Request =
Count the lines in the rows below that contain the word "Museo". Reply with the number alone.
[Records for the task — start]
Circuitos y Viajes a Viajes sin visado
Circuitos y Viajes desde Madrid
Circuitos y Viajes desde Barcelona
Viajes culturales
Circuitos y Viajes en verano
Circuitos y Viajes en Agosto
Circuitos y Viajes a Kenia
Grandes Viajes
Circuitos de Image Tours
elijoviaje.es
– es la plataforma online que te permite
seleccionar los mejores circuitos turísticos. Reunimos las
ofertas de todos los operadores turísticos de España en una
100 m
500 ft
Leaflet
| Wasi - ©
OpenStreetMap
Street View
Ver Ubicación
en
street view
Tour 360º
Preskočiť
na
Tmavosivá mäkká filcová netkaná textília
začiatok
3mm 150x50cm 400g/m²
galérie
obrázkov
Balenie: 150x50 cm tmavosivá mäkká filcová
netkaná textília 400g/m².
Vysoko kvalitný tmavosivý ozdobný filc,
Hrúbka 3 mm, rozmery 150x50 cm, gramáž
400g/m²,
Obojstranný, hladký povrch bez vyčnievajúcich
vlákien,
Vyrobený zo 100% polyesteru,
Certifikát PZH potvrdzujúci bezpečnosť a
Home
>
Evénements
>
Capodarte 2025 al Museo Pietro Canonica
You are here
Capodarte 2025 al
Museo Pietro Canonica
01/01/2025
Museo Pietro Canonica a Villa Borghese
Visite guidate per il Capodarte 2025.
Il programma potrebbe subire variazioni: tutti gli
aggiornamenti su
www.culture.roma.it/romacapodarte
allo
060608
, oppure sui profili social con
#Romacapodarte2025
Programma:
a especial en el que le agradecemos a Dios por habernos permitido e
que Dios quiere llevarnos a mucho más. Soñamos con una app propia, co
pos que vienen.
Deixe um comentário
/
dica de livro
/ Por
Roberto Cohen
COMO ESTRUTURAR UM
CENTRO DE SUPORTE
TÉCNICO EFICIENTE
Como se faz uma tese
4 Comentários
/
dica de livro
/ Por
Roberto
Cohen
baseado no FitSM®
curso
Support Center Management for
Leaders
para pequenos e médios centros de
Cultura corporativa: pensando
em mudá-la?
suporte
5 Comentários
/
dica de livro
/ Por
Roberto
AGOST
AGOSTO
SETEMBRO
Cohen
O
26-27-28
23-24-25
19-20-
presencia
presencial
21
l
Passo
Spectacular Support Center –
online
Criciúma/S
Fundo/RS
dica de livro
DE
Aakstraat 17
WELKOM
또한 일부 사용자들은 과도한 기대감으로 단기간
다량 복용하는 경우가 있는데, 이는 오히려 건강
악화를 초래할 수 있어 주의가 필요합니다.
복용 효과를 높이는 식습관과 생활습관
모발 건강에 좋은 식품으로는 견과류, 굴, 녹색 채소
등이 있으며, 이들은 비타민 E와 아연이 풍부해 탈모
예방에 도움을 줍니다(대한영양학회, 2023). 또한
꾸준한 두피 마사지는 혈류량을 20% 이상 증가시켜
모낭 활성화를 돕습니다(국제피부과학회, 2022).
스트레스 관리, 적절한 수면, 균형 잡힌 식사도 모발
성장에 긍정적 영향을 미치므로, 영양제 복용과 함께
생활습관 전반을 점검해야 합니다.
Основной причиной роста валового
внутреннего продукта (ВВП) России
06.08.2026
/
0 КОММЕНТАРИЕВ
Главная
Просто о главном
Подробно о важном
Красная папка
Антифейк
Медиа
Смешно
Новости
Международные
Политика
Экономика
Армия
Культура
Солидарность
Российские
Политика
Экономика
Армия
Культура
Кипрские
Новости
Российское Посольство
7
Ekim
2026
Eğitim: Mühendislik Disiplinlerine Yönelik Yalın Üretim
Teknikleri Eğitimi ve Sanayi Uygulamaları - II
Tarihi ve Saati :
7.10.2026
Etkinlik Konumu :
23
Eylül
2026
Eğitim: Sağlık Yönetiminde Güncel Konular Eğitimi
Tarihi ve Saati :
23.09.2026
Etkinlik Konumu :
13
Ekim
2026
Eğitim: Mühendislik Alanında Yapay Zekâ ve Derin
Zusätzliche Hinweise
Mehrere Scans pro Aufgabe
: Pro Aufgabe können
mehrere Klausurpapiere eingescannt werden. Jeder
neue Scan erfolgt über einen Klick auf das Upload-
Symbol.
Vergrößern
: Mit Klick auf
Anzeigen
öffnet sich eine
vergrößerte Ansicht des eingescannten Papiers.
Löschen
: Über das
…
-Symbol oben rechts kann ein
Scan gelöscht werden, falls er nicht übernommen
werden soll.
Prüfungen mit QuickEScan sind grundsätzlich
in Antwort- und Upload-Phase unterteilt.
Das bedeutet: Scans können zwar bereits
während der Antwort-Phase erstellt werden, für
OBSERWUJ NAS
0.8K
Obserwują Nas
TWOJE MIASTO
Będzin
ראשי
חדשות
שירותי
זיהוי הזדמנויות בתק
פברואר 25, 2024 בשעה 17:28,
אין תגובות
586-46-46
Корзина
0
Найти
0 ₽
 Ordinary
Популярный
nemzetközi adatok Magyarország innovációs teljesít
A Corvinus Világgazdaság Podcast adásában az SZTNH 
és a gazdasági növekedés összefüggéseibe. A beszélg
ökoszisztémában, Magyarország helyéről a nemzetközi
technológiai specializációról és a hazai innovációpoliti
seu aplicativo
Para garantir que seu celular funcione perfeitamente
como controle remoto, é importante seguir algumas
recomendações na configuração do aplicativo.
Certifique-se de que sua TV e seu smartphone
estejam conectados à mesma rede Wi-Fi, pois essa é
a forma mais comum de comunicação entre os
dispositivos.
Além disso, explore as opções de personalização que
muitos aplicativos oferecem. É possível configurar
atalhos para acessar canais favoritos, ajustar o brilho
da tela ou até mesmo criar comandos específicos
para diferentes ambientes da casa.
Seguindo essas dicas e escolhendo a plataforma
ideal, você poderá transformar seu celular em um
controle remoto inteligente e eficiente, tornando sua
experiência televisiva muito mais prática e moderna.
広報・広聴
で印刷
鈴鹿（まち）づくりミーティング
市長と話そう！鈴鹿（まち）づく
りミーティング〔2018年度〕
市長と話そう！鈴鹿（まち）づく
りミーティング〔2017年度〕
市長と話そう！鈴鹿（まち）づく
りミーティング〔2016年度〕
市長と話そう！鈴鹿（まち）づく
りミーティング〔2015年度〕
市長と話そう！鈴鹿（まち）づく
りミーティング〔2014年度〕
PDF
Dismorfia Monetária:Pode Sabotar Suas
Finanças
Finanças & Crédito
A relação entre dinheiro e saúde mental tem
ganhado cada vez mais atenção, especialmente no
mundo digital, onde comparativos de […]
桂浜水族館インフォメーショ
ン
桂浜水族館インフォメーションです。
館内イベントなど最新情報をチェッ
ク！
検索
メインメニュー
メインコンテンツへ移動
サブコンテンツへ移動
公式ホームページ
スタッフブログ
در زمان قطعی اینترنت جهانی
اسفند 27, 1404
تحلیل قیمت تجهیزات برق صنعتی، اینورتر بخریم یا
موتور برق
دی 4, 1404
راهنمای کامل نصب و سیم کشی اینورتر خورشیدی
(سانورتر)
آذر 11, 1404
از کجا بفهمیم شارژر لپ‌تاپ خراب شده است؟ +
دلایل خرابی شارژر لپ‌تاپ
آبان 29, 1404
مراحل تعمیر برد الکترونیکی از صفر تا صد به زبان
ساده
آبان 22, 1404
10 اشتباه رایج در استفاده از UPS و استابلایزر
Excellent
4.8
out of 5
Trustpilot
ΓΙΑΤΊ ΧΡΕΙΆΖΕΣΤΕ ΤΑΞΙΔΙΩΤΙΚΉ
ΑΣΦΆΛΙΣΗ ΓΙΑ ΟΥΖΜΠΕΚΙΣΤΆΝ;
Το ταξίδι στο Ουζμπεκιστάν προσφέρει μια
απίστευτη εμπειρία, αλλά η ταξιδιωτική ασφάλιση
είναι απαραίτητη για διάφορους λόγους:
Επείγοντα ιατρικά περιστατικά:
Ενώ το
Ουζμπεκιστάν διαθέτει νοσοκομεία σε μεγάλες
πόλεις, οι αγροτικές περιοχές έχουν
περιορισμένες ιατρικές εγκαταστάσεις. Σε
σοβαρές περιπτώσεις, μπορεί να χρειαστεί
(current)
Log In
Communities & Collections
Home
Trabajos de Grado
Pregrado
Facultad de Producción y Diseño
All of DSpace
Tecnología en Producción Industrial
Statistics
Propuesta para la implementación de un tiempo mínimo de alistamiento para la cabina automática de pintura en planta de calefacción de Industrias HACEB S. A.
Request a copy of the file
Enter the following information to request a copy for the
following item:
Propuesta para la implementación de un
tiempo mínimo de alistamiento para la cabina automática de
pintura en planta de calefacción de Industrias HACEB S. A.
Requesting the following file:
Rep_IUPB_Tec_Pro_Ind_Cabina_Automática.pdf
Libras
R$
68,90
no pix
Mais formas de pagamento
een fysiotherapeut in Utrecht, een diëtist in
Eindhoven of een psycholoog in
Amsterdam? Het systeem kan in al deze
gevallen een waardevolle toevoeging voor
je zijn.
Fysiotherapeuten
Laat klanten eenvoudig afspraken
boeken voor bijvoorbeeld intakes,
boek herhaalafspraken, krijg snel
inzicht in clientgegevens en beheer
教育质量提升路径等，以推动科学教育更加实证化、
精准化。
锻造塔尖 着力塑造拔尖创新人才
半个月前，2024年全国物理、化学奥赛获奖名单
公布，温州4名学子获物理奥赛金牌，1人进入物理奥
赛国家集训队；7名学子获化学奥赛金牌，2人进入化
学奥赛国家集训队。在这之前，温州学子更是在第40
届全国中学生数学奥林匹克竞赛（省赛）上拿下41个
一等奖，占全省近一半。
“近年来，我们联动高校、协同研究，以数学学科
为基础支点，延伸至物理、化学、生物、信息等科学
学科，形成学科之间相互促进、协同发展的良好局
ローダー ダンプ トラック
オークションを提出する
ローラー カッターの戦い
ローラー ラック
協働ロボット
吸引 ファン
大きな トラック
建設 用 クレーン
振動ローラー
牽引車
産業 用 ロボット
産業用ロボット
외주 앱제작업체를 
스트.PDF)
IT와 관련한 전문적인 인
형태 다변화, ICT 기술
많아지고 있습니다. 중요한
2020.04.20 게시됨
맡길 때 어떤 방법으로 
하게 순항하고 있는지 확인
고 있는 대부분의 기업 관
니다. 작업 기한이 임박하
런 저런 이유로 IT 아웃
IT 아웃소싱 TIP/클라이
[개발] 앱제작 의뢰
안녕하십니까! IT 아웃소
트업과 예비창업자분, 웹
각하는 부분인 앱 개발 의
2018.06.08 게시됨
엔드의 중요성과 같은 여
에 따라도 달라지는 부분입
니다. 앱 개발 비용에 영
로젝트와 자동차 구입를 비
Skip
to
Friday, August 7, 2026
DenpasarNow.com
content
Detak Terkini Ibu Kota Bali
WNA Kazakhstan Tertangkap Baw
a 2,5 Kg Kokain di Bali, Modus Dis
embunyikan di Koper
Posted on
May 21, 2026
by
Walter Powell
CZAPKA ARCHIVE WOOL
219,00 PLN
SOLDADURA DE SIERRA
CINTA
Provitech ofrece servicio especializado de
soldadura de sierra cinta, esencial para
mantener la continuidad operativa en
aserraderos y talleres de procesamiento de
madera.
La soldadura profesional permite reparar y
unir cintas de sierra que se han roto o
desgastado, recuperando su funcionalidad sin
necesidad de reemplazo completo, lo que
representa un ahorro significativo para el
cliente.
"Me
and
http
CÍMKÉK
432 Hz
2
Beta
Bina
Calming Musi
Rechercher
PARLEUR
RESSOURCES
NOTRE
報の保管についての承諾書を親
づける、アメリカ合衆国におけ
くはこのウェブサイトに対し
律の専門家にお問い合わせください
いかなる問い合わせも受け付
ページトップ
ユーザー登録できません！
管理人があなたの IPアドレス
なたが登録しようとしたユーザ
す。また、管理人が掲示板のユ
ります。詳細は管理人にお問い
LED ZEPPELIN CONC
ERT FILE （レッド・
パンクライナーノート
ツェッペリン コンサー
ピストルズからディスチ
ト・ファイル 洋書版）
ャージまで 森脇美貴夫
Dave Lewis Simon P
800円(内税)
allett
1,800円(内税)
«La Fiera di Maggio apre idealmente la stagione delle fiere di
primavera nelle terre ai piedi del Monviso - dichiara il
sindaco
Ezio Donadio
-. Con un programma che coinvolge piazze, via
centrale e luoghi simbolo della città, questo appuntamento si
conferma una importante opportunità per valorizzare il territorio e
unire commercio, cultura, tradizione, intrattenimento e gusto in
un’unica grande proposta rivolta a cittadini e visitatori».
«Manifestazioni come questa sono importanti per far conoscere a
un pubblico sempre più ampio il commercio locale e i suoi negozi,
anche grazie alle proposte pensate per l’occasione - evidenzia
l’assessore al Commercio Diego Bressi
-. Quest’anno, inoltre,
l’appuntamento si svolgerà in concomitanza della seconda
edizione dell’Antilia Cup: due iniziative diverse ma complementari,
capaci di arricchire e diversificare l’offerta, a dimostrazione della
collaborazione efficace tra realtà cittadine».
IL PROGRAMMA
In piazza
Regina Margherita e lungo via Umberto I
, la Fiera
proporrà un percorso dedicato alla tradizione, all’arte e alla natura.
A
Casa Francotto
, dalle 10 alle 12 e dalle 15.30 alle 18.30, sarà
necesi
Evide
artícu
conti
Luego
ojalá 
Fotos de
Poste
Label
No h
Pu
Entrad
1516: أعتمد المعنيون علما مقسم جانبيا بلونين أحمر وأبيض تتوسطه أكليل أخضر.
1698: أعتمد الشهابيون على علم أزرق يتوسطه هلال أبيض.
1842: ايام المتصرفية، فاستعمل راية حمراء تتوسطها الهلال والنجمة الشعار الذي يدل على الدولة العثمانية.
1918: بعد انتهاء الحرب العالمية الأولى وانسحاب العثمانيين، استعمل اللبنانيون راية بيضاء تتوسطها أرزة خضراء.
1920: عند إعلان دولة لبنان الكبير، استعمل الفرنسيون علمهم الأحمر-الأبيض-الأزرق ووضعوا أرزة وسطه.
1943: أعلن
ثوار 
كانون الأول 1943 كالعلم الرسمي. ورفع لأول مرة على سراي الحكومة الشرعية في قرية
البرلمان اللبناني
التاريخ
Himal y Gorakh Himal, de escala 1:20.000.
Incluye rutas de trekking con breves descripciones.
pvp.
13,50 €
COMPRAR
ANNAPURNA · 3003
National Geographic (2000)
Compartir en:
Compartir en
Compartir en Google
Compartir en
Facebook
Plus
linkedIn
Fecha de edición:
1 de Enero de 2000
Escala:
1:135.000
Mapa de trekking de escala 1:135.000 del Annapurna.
[Records for the task — finish]
Response area =
3